The exception based version will raise an uncaught exception which will fall into whatever uncaught exception strategy that I am using. In my case that means the exception will probably take down the program and then send me an e-mail with a stack trace and any other information.

ParseInt(string, this->value);

The return value version will simply try to continue as if nothing has happened. this->value will probably be left with whatever value was in it before. Nobody will notice that parsing did not happen as it should and who knows what will result from that.

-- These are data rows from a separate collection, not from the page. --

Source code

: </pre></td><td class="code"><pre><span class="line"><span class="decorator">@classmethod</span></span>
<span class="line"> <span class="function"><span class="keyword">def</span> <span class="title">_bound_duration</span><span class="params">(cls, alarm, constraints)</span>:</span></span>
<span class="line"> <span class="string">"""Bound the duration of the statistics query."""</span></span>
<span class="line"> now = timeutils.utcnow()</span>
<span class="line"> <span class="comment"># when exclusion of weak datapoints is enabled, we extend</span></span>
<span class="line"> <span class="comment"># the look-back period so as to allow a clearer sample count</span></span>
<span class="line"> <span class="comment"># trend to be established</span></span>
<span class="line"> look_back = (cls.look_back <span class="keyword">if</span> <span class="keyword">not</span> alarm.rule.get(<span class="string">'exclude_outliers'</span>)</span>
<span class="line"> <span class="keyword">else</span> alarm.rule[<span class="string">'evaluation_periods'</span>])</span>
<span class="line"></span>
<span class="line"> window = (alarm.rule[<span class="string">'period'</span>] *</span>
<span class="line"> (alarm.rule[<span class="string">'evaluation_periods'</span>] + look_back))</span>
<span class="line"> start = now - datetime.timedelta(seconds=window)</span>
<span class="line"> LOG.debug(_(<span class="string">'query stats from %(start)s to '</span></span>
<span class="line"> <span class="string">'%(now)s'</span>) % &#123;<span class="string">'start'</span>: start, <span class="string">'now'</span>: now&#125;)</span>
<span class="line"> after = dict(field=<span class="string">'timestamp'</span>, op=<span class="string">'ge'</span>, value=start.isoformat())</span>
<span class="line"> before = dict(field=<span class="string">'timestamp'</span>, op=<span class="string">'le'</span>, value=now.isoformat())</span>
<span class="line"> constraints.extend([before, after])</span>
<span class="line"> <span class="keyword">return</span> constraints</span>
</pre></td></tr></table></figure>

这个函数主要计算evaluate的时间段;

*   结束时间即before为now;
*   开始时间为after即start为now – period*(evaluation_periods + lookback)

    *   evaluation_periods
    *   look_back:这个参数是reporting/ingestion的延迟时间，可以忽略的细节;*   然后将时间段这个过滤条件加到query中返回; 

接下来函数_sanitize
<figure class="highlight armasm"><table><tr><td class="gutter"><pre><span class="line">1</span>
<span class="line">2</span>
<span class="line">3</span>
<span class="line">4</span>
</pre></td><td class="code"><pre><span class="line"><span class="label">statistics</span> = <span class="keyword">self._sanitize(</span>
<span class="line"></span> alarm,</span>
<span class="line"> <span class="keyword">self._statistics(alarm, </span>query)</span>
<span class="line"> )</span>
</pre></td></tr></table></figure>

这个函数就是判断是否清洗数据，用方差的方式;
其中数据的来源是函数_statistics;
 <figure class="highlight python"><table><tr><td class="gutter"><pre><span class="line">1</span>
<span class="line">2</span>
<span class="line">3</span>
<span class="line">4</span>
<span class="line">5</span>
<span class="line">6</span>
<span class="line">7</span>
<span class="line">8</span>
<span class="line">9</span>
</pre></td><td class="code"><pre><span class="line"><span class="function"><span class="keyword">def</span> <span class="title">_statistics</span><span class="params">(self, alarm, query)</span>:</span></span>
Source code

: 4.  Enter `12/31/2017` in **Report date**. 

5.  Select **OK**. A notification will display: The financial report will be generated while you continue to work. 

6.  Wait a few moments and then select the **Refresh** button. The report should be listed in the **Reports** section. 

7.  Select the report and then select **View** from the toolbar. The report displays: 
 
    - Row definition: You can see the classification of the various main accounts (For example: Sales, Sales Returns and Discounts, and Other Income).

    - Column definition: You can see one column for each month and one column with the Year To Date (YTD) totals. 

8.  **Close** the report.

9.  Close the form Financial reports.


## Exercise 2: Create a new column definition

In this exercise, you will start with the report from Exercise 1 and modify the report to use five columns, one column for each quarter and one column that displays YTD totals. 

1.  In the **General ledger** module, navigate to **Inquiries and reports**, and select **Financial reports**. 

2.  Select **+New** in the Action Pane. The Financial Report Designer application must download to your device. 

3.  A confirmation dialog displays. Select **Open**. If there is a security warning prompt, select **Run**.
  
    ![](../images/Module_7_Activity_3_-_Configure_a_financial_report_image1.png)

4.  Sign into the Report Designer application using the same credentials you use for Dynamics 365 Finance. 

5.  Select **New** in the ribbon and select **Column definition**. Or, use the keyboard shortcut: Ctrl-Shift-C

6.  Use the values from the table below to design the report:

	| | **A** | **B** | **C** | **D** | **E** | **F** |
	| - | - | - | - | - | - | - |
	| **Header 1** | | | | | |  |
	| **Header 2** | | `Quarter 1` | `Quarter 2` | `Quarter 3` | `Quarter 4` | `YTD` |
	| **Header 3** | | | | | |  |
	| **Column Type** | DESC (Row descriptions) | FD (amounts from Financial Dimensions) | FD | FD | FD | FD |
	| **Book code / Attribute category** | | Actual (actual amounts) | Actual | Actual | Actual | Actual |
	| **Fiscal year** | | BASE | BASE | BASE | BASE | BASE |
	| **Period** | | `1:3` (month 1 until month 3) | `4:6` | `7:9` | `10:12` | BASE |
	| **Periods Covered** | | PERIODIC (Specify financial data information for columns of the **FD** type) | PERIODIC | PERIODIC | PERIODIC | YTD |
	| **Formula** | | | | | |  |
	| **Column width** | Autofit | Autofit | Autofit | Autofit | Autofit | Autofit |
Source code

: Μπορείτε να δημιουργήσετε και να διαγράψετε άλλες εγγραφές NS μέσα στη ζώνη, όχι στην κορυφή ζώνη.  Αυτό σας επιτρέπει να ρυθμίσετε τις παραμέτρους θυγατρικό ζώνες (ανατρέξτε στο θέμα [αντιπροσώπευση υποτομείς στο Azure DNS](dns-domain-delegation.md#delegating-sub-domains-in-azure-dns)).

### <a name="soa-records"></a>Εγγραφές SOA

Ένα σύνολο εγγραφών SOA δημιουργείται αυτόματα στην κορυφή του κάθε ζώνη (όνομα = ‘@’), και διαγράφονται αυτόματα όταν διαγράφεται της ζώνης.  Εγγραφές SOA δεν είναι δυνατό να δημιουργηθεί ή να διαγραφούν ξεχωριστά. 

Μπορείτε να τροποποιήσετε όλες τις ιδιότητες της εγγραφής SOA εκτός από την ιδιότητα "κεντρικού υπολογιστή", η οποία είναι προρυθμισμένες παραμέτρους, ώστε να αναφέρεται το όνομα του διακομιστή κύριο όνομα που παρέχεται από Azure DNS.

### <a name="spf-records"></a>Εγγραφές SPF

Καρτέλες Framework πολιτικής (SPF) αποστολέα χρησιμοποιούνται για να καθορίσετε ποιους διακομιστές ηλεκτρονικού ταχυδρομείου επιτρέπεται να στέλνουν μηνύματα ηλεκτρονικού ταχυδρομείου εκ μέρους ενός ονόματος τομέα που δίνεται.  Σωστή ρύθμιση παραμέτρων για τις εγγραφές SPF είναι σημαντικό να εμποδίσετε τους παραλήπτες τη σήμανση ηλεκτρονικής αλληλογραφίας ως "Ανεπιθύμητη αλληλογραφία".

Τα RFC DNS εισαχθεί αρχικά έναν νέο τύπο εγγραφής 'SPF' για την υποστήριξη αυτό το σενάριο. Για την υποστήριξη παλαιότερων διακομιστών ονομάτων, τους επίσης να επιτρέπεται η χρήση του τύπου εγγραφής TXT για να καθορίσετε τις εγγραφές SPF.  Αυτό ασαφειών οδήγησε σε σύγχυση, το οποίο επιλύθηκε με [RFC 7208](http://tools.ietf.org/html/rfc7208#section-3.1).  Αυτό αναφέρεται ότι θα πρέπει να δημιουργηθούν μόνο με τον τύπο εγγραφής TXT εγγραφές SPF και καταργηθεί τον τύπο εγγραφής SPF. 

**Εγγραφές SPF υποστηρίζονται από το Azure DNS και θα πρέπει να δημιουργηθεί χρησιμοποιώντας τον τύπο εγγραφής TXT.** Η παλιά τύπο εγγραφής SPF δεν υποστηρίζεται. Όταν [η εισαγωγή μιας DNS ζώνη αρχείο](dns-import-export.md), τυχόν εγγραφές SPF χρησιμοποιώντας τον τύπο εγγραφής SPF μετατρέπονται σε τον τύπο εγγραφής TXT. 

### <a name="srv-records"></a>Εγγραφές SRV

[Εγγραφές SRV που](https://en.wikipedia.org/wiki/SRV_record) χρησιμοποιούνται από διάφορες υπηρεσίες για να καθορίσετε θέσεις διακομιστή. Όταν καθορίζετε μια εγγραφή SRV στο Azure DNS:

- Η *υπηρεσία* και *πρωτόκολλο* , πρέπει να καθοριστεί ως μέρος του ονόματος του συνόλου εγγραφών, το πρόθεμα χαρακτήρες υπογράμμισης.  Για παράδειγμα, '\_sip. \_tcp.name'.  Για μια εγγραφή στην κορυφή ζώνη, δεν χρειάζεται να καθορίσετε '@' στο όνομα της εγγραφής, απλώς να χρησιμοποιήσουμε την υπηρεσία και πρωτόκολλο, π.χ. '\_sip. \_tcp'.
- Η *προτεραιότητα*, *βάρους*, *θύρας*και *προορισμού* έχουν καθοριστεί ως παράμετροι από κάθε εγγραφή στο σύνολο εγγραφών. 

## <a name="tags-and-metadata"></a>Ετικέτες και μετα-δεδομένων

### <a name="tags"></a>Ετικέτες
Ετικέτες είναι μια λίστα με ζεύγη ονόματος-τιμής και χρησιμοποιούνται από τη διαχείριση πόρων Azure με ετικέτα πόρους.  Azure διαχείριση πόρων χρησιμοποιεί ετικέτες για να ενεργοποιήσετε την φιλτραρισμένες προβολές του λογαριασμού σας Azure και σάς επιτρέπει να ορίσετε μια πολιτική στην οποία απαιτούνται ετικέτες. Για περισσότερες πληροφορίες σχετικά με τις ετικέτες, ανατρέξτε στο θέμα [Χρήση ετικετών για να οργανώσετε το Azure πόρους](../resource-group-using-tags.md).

I think it much better to die in a flaming crash when something like this happens rather then to try and continue on. If one continue one using invalid options there is not telling what the result will be.

One might be inclined to argue that one should always check for this error. However, in some cases it will be impossible to get the error. For example, the numbers could be derived from a capture expression in a regular expression. In that case trying to handle the error would be silly. However, if a bug in my code leads to non-numeric data being pushed into there, I want to know.

The other item which advocates of "exceptions are exceptional" will bring up is that exceptions are slow. This isn't quite true. The implementation of exceptions in many popular languages are slow. They are designed to be used infrequently, and thus there is not a great deal of concern for making them fast. On the other hand, some languages such as Python have an efficient implementation of exceptions. The exceptions are slow because people use them infrequently. There is nothing inherently problematic about using exceptions frequently.

However, you have to code within the idioms of a particular language. You shouldn't write python as if it was Java, and you shouldn't write Java as if it was python. In languages where exceptions are discouraged during normal execution, you shouldn't throw exceptions. Doing so makes your unidiomatic for your language and thus slow and possible confusing.